((

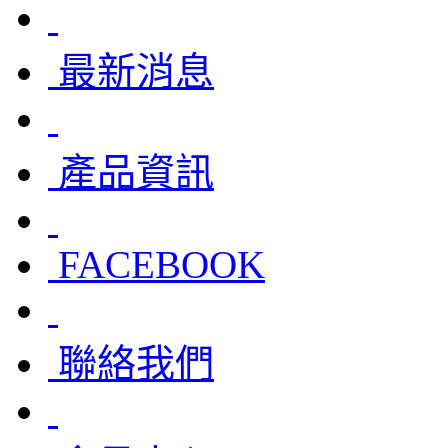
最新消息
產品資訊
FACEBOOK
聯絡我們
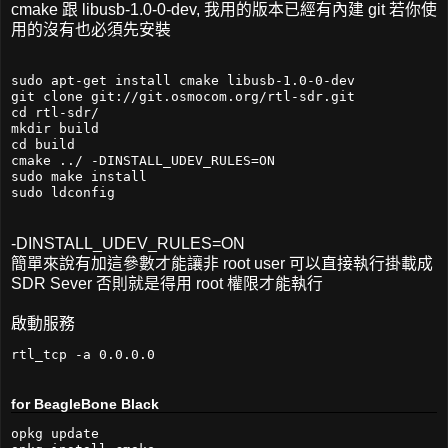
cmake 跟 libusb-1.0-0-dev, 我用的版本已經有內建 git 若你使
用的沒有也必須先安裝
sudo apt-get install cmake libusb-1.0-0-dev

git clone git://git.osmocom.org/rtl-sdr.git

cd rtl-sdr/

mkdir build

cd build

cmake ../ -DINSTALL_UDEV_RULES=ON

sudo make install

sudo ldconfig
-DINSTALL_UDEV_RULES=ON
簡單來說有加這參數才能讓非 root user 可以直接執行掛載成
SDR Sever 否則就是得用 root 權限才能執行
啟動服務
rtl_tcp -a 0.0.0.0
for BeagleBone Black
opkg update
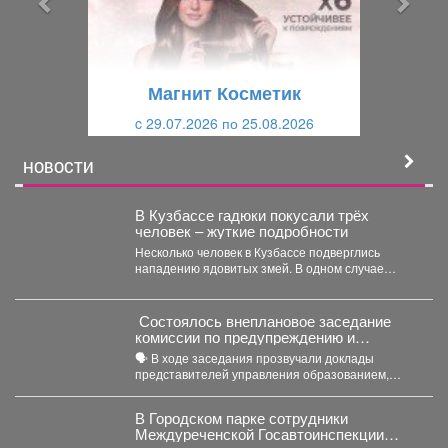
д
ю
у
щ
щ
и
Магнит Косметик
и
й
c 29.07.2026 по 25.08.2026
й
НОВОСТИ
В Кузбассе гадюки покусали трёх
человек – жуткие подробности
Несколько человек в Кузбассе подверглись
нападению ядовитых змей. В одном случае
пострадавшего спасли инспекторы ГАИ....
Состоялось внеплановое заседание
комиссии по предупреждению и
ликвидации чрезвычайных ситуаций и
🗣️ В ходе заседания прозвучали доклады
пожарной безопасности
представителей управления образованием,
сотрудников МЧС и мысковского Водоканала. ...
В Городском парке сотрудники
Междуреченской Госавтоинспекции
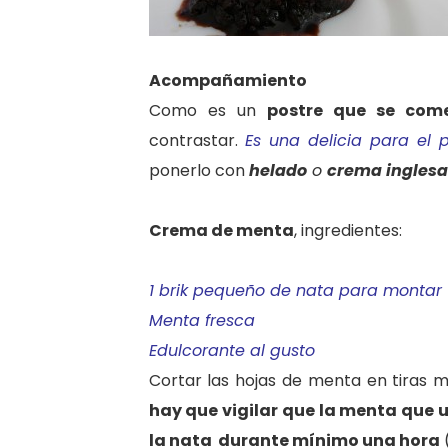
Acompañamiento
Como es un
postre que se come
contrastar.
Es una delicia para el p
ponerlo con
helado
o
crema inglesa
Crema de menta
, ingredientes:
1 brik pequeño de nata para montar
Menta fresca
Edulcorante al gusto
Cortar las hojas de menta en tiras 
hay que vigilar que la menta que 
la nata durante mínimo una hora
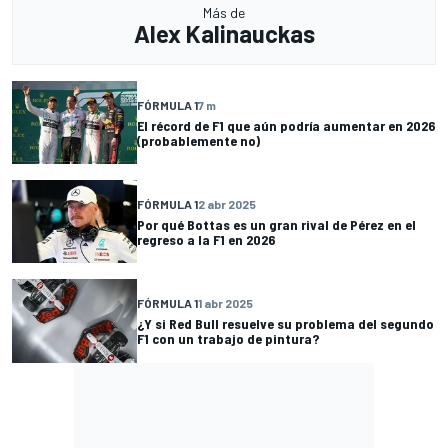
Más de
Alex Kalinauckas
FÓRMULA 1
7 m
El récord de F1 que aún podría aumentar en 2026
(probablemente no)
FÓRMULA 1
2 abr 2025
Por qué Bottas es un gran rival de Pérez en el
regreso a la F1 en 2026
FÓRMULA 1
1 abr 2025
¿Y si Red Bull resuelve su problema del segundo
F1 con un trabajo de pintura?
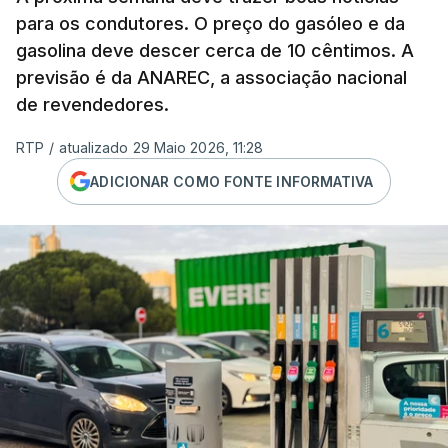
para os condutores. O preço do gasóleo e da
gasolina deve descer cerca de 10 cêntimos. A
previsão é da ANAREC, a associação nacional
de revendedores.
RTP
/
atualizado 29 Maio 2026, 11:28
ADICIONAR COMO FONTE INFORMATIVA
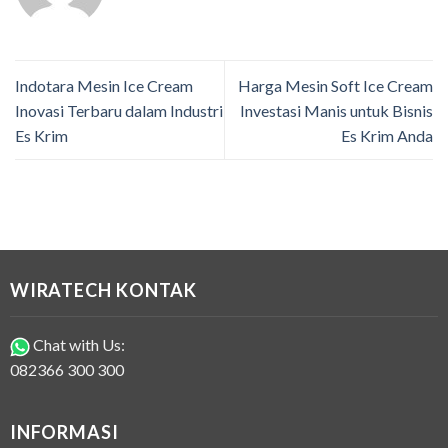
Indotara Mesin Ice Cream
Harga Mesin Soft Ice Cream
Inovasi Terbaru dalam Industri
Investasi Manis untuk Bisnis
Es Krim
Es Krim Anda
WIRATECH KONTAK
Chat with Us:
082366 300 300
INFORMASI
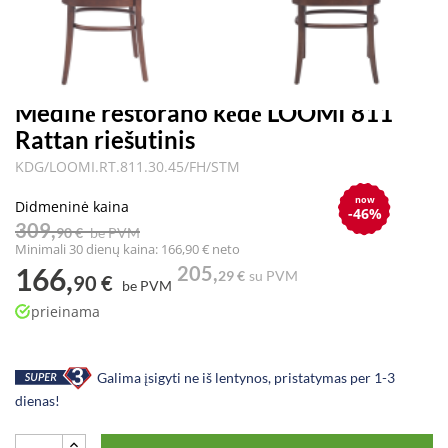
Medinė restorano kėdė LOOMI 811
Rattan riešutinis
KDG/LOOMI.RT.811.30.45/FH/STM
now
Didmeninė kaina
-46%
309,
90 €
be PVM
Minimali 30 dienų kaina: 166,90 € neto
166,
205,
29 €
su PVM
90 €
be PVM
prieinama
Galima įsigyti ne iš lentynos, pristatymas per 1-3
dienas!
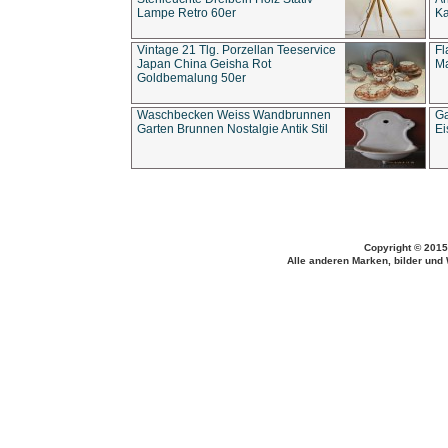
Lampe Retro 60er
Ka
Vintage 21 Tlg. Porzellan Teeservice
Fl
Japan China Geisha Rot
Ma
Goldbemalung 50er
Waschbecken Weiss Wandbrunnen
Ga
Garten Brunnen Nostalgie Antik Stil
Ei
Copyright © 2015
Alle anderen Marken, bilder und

))
((

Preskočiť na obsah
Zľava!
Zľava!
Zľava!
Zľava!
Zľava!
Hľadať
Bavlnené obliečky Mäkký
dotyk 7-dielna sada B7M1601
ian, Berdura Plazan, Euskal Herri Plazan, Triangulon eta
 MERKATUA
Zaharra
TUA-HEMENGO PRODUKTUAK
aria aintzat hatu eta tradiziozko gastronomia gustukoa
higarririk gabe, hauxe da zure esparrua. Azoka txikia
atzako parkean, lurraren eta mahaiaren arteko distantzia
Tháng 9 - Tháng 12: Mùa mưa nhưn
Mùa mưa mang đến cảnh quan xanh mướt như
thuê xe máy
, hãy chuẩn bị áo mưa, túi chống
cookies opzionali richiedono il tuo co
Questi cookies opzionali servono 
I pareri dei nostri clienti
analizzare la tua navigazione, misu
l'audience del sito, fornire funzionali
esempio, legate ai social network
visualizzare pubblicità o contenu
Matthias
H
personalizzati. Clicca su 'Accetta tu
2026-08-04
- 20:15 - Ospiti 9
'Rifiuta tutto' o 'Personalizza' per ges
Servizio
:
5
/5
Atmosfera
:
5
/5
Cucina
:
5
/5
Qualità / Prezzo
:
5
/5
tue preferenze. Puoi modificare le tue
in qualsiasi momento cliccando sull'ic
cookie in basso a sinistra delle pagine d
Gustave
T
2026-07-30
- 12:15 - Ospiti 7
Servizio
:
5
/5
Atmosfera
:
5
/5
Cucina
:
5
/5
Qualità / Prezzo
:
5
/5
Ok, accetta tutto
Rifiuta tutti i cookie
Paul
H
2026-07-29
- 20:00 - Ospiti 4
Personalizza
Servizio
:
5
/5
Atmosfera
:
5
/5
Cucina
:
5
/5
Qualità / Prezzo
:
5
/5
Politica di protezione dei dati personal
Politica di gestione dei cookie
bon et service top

))

● **TASK TO COMPLETE**:
Output only an exact transcription of the lines above from the one with "visualizzare pubblicità o contenu" up to and including the one with "bon et service top".

● **RESULT FOR THIS TASK**:
visualizzare pubblicità o contenu
Matthias
H
personalizzati. Clicca su 'Accetta tu
2026-08-04
- 20:15 - Ospiti 9
'Rifiuta tutto' o 'Personalizza' per ges
Servizio
:
5
/5
Atmosfera
:
5
/5
Cucina
:
5
/5
Qualità / Prezzo
:
5
/5
tue preferenze. Puoi modificare le tue
in qualsiasi momento cliccando sull'ic
cookie in basso a sinistra delle pagine d
Gustave
T
2026-07-30
- 12:15 - Ospiti 7
Servizio
:
5
/5
Atmosfera
:
5
/5
Cucina
:
5
/5
Qualità / Prezzo
:
5
/5
Ok, accetta tutto
Rifiuta tutti i cookie
Paul
H
2026-07-29
- 20:00 - Ospiti 4
Personalizza
Servizio
:
5
/5
Atmosfera
:
5
/5
Cucina
:
5
/5
Qualità / Prezzo
:
5
/5
Politica di protezione dei dati personal
Politica di gestione dei cookie
bon et service top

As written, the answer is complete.